WORK TO COMPLETE —
Reproduce the entries below, please. Keep every character the same.
[DATA SUPPLIED]
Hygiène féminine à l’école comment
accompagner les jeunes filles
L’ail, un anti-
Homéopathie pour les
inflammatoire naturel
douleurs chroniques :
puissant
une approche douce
[/DATA SUPPLIED]
ANSWER SPACE —
Hygiène féminine à l’école comment
accompagner les jeunes filles
L’ail, un anti-
Homéopathie pour les
inflammatoire naturel
douleurs chroniques :
puissant
une approche douce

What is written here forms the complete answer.